Encyclopedia of Shinto
詳細表示 (Complete Article)
|カテゴリー1：||6. Belief and Practice|
|カテゴリー2：||Divination and Supplication|
"Tortoise-shell divination" (kiboku) is an oracular method practiced since archaic times, whereby a tortoise shell is heated then the outcome of future events is foretold by interpreting the pattern of cracking on the shell. It is also called kizei or kitaku. A popular practice in Yin dynasty China during the second millennium B.C., it is thought to have been transmitted to Japan via the ancient Korean kingdoms. "Tortoise-shell oracles" (bokukō), presumably dating back to the fifth century, were excavated from the Maguchi Cavern ruins in Miura City, Kanagawa Prefecture. To conduct tortoise-shell divination, the Department of Divinities (Jingikan) under the ritsuryō system" (see also Ritsuryō Jingikan) employed "priests specializing in divination" (urabe) from the provinces of Tsushima (present-day Tsushima Island), Iki (present-day Iki Island), and Izu (in present-day Shizuoka Prefecture). Born into the Izu Urabe family, Urabe Sukune Hiramaro (d. 881) held a succession of posts in the Department of Divinities. Because his descendants were respectively appointed Minister of Divinities and Major Deputy of Divinities and designated the administrators of the two shrines Yoshida jinja and Hirano jinja, the Urabe family split into the Yoshida and Hirano branches. Though the traditional practices of tortoise-shell divination gradually vanished from the Kamakura period onward, they were handed down in the Yoshida branch of the Urabe family and their documentary records exist even today. Traditional practices of tortoise-shell divination were also handed down at the Kashima jingū, Usa jingū, and Yahiko jinja shrines as well as in the provinces of Tsushima, Iki, and Izu, but only those of Tsushima have survived.
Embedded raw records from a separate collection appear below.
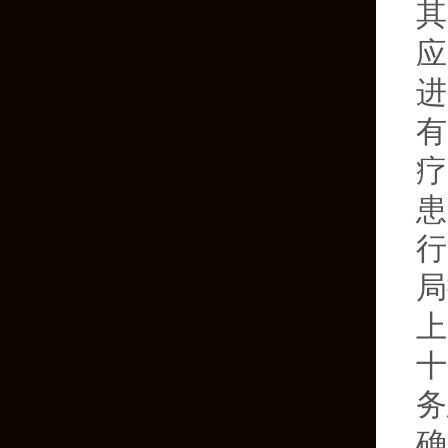
其
应
进
有
疗
患
行
局
上
十
务
确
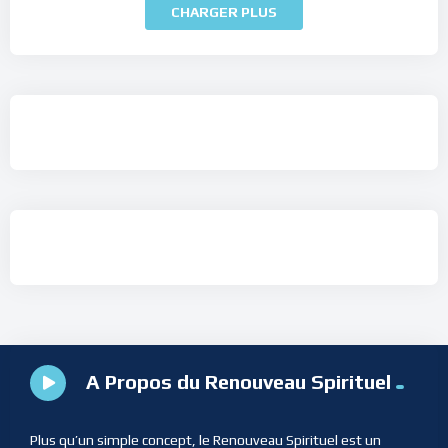
CHARGER PLUS
A Propos du Renouveau Spirituel
Plus qu’un simple concept, le Renouveau Spirituel est un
References to methods of tortoise-shell divination can be found in such sources as Notes on Tortoise-Shell Divination ("Kibokushō"), believed to have been compiled by Urabe Masanobu in 1691 and "Procedures of Tortoise-Shell Divination by the Tsushima Province Urabe" (Tsushima no kuni urabe kiboku no shidai) within Ban Nobutomo (1773-1846)'s Seibokukō ("Study of Correct Divination"). According to these sources, a tortoise shell that has been extensively dried is sawn and polished into pot-shaped pentagular pieces roughly 10 cm high and 6 cm wide, then five thinly split sticks of bamboo called samashidake are lined up across the mouth of a pot filled with water. Prior to divination, the underside of the shell fragment is shaved and roughly polished to roughly a 1-cm thickness then engraved with rows of rectangular hollows, each about 1.5 cm long, 1 cm wide, and 0.8 cm deep. Within each hollow, a symbol (ト, ホ, カミ, エミ, or タメ) is written onto a "magical line" (machigata) drawn in ink or incised by knife. A branch of the hahaka tree (the ancient name for uwamizuzakura or Black Cherry) is burned in a purifying fire then placed against each of the machigata to scorch them. When the diviner intensifies the flame while blowing on it, "patterned cracking for divination" (urakata 占兆) begins appearing on the shell's upper side opposite the machigata. At that time, pouring cold water using the samashidake onto three spots of the shell's upper surface makes the urakata stand out more clearly, then the pattern of the cracking is interpreted to answer a question posed prior to heating the shell. Before beginning a tortoise-shell divination ceremony, the diviner undergoes ritual purification (kessai ) for several days and prays to the "deities of the divination courtyard" (uraniwa no kami ) who govern divination. On the day of the ritual, the diviner begins divination only after reciting norito to summon deities to the divination site.
For the "Great Festival of Thanksgiving" (Daijōsai) of the Meiji period, tortoise-shell divination was performed for the "oracle of provincial counties" (kokugun bokujō) ritual and was stipulated in "Regulations Governing Access to the Throne" (Tōkyokurei ). It has since been performed at Daijōsai of the Taisho (1912-1926), Showa (1926-1989), and Heisei (1989-) eras.